> [Task prompt]: Below are the records; give again exactly the line with "patrón claro. Los", the line with "Las tasas de interacción", and each line that lies between them, and nothing besides.

> [Data supplied]:
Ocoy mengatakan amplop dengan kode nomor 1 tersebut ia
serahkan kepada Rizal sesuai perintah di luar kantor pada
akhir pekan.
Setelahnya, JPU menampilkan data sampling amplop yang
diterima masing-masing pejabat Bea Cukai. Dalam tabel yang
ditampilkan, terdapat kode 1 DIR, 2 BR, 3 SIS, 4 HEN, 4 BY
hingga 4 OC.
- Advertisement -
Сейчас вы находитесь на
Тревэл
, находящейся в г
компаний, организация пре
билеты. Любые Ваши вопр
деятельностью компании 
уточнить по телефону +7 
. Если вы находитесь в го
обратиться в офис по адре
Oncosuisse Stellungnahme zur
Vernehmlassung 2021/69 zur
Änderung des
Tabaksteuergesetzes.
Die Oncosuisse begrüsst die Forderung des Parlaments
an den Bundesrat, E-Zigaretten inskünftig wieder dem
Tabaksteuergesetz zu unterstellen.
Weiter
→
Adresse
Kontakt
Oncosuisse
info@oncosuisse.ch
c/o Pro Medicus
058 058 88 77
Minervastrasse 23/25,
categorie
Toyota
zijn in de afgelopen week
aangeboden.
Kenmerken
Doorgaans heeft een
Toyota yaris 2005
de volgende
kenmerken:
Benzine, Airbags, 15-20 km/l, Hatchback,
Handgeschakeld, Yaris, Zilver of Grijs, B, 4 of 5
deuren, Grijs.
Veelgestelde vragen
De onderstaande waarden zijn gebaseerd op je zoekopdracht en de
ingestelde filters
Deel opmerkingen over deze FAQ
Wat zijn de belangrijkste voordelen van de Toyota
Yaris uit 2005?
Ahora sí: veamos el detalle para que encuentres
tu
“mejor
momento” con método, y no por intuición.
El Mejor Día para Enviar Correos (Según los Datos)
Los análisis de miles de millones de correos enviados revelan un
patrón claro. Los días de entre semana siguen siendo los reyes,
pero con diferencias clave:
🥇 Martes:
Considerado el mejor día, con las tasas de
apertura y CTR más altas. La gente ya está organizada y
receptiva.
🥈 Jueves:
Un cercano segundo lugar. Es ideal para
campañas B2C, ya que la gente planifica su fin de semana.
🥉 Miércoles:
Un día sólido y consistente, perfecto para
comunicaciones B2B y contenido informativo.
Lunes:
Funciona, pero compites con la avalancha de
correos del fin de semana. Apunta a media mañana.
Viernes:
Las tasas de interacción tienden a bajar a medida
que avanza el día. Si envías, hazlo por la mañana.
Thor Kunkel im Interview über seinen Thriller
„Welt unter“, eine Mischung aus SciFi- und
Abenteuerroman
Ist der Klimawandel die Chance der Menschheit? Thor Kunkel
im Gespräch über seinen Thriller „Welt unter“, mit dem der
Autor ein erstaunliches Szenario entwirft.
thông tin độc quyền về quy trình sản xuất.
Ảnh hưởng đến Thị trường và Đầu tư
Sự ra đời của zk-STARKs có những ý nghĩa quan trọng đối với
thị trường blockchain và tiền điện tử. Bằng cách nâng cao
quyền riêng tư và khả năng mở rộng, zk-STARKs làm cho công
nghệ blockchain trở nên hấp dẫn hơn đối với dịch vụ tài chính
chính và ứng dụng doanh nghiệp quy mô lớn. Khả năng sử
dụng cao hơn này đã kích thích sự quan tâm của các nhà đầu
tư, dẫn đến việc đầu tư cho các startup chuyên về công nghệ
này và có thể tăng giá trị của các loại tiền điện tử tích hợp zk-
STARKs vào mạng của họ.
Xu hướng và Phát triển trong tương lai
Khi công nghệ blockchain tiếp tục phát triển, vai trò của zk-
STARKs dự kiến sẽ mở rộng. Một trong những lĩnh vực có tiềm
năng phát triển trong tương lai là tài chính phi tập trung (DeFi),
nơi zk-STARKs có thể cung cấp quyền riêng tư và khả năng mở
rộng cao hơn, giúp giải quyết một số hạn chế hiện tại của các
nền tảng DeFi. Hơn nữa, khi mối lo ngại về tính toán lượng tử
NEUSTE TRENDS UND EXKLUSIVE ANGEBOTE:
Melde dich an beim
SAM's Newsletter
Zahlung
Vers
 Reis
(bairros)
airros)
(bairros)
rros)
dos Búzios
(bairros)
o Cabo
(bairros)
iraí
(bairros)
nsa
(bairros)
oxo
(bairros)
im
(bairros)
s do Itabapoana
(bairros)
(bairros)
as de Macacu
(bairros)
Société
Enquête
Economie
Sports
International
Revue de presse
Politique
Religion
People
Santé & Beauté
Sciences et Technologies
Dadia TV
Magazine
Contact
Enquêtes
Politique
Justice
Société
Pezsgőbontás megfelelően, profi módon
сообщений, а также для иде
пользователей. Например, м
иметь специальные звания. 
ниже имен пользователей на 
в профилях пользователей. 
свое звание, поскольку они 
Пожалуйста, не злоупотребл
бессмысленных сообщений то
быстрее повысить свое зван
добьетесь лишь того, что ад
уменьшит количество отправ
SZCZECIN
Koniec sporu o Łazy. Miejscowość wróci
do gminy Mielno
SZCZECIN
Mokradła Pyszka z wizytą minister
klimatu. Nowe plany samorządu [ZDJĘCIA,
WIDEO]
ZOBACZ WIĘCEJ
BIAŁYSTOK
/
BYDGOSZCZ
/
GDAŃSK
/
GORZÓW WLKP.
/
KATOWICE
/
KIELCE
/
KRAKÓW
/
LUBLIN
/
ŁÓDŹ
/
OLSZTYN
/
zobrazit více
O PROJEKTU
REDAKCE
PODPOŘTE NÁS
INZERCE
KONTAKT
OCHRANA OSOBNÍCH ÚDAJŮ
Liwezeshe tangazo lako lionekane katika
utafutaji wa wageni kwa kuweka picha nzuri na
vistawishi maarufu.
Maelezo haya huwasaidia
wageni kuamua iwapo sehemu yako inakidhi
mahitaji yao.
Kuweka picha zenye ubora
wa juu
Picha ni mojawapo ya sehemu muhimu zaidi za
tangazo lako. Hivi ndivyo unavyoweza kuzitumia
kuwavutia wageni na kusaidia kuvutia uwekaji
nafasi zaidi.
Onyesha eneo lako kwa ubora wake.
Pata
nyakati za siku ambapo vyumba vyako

> [The completed task]:
patrón claro. Los días de entre semana siguen siendo los reyes,
pero con diferencias clave:
🥇 Martes:
Considerado el mejor día, con las tasas de
apertura y CTR más altas. La gente ya está organizada y
receptiva.
🥈 Jueves:
Un cercano segundo lugar. Es ideal para
campañas B2C, ya que la gente planifica su fin de semana.
🥉 Miércoles:
Un día sólido y consistente, perfecto para
comunicaciones B2B y contenido informativo.
Lunes:
Funciona, pero compites con la avalancha de
correos del fin de semana. Apunta a media mañana.
Viernes:
Las tasas de interacción tienden a bajar a medida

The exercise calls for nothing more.